Gates works very hard. Most days, he starts writing at 5 a.m. A 9,000-word New Yorker profile that would take most journalists weeks or months flows effortlessly from his pen. An incisive piece on Louis Farrakhan was reported Monday afternoon, written Tuesday, edited Wednesday, and closed Thursday. Gates drafted his 216-page memoir, Colored People (1994), in six weeks, though some critics thought the final result reflected the hasty composition.
But hard work alone doesn't explain Gates' output. He also understands a fundamental maxim of capitalism: Don't do yourself what you can pay others to do for you.
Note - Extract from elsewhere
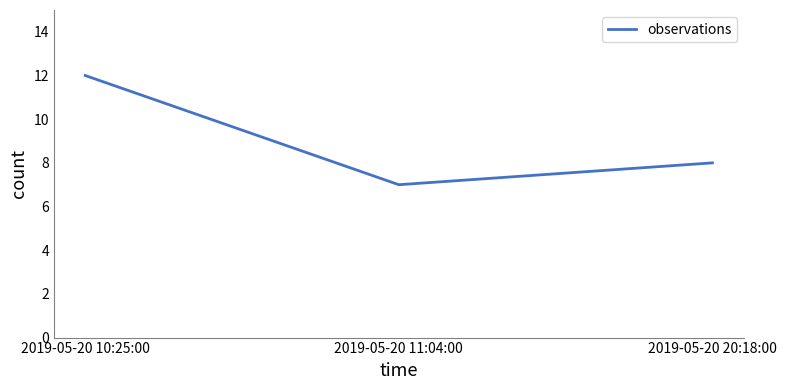

What is the sum of the values at 2019-05-20 10:25:00 and 2019-05-20 20:18:00?

20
It is a time-honored perquisite of senior professorship to have students act as minions, fetching books from the library and doing grunt research. Many scholars have figured out how to turn this somewhat feudal tradition into an industry. In the 1980s, for example, Yale Professor Harold Bloom served as the "editor" of 160 anthologies of literary criticism, even though it was graduate students (and a few undergraduates) who actually waded into the library and picked out the selections. But Gates pushes the envelope. He may be the only academic with a self-designated "chief of staff" who handles day-to-day details and deals with reporters. An assistant edits his writing. Another conducts research, keeping him abreast of the latest developments in hip-hop and digging up quotes for New Yorker pieces. Dozens of other writers and editors are hired to help produce his various projects. To put together one volume, The Dictionary of Global Culture, for instance, Gates used 32 research assistants and 32 fact checkers, in addition to 27 writers. (For this piece, I spoke with 17 current and former Gates employees.)
The last large-scale reference work Gates co-edited, also with Appiah, was The Dictionary of Global Culture, published last year. The book was meant to be the multiculturalist rebuttal to E.D. Hirsch Jr.'s controversial The Dictionary of Cultural Literacy (1988); the idea was to highlight the accomplishments of non-Western societies and their contributions to Western culture. But it was too weirdly conceived and poorly edited to do all that. As a response to Hirsch, it is irrelevant, appearing long after most had forgotten Hirsch's book. It is also filled with easily dismissable PC agitprop. As a reference work it fails, because entries are shorter and less informative than most entries for the same subjects in even the Encyclopedia Britannica. And it is embarrassingly error-ridden.
Why would Gates allow the publication of such a book with his byline and photo on the dust jacket? He had no idea it was so bad. After coming up with the idea for the project and appointing an "associate editor" to run it, he says, he was only minimally involved. According to those who edited the Dictionary, Gates read entries only just before they were sent to press, then looked closely only at items within his area of expertise, such as the Harlem Renaissance and Hurston. The book's introduction was drafted by Appiah [who, by the way, is the grandson of Sir Stafford Cripps, the famous Chancellor of the Exchequer of Great Britain in the late 1940s]. ...
Gates' 29-page CV is packed with other projects to which he devotes scant energy. Between 1992 and 1998, for example, he contributed not a single word to 28 of the 29 magazines where he is listed as an editor. He does none of the line editing of articles for Transition, even though it proclaims his editorship in ads. For the 40 volume Schomburg Library of Nineteenth-Century Black Women Writers he edited, he appointed others to put together the books and write their introductions. Ten other editors helped put together The Norton Anthology of African American Literature, even though it was his byline that appeared on the cover. ...
The problem is, the work that comes out of his scholarly chop shops isn't nearly as good as it should be.